## PROBLEMS TO SOLVE
**A)** Answer these questions about the abstract:
(i) Which quantity confirms that the compounds are ductile?
(ii) Across what energy range were the optical properties analyzed?
(iii) What figures of merit are reported for the compounds?
**B)** Sum up the abstract in two sentences.

## QUOTED PASSAGE
++++++++++

DFT Investigations on the Thermoelectric, Electronic, Optoelectronic, Elastic, and Structural Properties of K 2 NaTIX 6 (X=I, Br, and Cl) Double Perovskite

Abstract Despite Pb-based perovskites, sodium-based halide double perovskites (HDPs) provide a bright future for the production of safe solar and thermal energy conversion of devices. These compounds are highly durable, and their elements are non-toxic. So, the present study investigates the thermoelectric, electronic, optoelectronic, elastic, and structural properties of K2NaTIX6 (X = I, Br, and Cl) double perovskite compounds derived from halides using Density Functional Theory (DFT). Investigated compounds are grouped as cubic, and as the halogens are substituted from chlorine to iodine their structural parameter increases. The structural stability is verified through the calculation of the, enthalpy of formation, Pugh's ratio and tolerance factor. The ductile nature is confirmed by Pugh’s ratio of compounds. The halide compounds under investigation all have a direct band gap (3.52, 2.14, and 0.72 eV), granted that the valence and conduction band maxima and minima have the same nature, which results to higher effective mass values. The present investigation focuses on analyzing the refractive index, absorption of light energy, optical loss, and polarization across the entire energy range from 0 to 8 eV. The spectral characteristics suggest that the studied HDPs have the ability to be employed in optoelectronic and photovoltaic devices because of the visible and ultraviolet spectra absorption occurring in this region. The high figures of merit (0.74–0.75) resulting from the calculated power factor and thermal conductivity indicate that these compositions have the capacity to function as thermoelectric devices. These investigations offer a profound comprehension of these materials for their further employment.

++++++++++

[Stored data]
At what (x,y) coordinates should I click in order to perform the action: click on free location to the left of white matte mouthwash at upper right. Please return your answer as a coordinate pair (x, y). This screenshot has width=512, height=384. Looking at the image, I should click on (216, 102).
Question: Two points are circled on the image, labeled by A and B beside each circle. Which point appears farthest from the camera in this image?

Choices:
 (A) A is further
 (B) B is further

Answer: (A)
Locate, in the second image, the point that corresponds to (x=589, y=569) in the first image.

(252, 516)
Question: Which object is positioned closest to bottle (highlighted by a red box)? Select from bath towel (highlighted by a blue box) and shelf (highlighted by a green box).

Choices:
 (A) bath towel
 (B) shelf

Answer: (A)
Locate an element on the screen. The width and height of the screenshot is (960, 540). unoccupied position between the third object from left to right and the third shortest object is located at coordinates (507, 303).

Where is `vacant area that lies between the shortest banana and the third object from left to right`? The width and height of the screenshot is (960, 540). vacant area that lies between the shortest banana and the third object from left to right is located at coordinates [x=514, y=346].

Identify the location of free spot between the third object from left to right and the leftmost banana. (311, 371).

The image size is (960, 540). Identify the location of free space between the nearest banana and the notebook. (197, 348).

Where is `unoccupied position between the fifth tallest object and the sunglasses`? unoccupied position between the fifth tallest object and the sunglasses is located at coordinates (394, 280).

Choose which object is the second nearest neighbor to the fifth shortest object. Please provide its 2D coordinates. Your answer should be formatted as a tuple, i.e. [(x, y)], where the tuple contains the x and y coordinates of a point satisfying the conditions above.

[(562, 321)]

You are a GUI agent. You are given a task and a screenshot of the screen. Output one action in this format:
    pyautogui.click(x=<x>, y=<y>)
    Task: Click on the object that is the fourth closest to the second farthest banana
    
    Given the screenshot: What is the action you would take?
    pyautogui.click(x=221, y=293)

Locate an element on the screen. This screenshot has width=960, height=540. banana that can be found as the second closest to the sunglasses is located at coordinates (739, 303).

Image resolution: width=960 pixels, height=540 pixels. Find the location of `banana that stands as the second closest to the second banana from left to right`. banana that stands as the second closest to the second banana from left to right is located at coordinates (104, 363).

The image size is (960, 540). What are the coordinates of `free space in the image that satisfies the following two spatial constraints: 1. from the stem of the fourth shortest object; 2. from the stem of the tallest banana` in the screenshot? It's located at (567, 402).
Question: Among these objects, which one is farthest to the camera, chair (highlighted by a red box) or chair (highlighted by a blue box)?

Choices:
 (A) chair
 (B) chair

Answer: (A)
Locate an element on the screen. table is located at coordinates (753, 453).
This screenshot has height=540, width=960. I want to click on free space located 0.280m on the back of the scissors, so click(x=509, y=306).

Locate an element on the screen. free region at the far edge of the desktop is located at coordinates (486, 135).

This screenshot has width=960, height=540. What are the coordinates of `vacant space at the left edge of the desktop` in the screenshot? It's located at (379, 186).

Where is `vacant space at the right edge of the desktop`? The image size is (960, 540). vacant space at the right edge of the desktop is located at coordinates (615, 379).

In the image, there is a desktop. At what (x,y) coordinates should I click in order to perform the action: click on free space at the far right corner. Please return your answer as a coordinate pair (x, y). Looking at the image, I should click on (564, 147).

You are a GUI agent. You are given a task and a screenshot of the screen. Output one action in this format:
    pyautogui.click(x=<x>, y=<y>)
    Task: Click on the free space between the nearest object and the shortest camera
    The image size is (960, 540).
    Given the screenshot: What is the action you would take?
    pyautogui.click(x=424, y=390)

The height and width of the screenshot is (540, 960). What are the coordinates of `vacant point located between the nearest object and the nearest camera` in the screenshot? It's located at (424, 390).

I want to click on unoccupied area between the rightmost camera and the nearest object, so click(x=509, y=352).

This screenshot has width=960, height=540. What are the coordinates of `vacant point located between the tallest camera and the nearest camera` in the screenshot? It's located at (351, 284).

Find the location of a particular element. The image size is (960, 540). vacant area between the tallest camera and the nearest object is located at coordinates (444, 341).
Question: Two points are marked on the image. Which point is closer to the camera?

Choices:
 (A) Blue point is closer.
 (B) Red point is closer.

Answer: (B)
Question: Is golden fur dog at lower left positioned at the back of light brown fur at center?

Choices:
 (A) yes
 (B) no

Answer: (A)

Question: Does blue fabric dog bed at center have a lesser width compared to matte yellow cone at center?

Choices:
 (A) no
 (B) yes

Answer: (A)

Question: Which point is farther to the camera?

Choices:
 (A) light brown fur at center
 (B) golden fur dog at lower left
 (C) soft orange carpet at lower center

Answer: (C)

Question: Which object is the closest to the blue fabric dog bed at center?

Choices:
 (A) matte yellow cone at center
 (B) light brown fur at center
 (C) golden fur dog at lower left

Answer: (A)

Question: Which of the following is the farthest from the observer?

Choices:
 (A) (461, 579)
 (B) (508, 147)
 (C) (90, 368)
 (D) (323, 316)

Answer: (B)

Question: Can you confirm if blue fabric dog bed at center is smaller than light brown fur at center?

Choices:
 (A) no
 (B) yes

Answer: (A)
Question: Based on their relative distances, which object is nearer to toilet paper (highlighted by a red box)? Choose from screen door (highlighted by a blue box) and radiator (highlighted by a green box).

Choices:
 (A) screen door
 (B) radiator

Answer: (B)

++++++++++

## WRITTEN RESPONSES
**A)**
(i) Pugh's ratio.
(ii) From 0 to 8 eV.
(iii) 0.74–0.75.

**B)** Using Density Functional Theory, the study examines the thermoelectric, electronic, optoelectronic, elastic, and structural properties of the cubic, non-toxic double perovskites K2NaTIX6 (X = I, Br, and Cl), which are stable and ductile and have direct band gaps of 3.52, 2.14, and 0.72 eV. These compounds absorb in the visible and ultraviolet ranges and show high figures of merit (0.74–0.75), which suggests they could be used in optoelectronic, photovoltaic, and thermoelectric devices.